Спустя десять лет после установления глобальной политики по ограничению продолжительности жизни идея о возможности передавать в дар годы собственной жизни стала реальностью. Вернее, в дар передавалась смерть. Все началось с истории любви. Кейс[2] Ады и Джона Маллинс. Ада и Джон влюбились друг в друга, когда были подростками. Они были уверены в том, что будут любить друг друга до самой смерти. Но Джон был на два года старше Ады. То есть в перспективе, когда он в свои семьдесят четыре года с достоинством пойдет на инъекцию, Ада будет обречена на целых два года жизни без любимого.
«А что, если я подарю ему один год своей жизни? – предложила Ада. – Если пообещаю, что пойду на инъекцию в семьдесят три? Тогда он доживет до семидесяти пяти и мы сможем умереть в один день».
Дело было рассмотрено в Глобальном Верховном суде Севера. Суд постановил: для нашей планеты не имеет значения – уйдут два человека в возрасте семидесяти четырех лет или один из них уйдет в семьдесят три, а второй в семьдесят пять. И все из-за той же проблемы потребления ресурсов. В результате прошение Маллинсов было удовлетворено. Ирония судьбы в том, что через неделю Джон погиб в автокатастрофе. Ему было всего шестьдесят девять, но Ада уже подписала бумаги. Она, естественно, могла прожить до семидесяти трех, но предпочла инъекцию, чтобы ее похоронили вместе с мужем. В Глобальных новостях тогда поднялась большая шумиха. Было решено, что подобный опыт полезен для планеты, и кейс Маллинсов стал отправной точкой торговли годами жизни.
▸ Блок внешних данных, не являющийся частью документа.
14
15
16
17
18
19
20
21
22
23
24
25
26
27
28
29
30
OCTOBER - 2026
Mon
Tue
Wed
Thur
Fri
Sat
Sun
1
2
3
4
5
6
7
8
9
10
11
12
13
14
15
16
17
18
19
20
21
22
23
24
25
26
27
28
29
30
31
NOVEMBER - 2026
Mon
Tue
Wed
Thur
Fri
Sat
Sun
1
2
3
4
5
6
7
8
Национальные правительства быстро расширили применение подобной практики, в первую очередь для заключенных в тюрьмах. Теперь люди, совершившие ненасильственные преступления, расплачивались за содеянное годами жизни. Для стран это было дешевле и в глобальном смысле более эффективно.
Таким образом, если меня признают виновной, я должна буду подписать договор, позволяющий властям сделать мне инъекцию потассия в сорок девять лет. Мне четырнадцать. Сорок девять еще не скоро. Но и не в Далеком времени.
Это значит, мама, что я стою перед выбором: либо начать работать над кредитной страницей в своем глобальном паспорте, либо искать мальчика.
И еще – оружие.
Сделать оружие проще простого, было бы время и желание. В распределительных центрах обычно есть и то и другое. В распределителе аэропорта Каира я видела мужчину, который смастерил арбалет.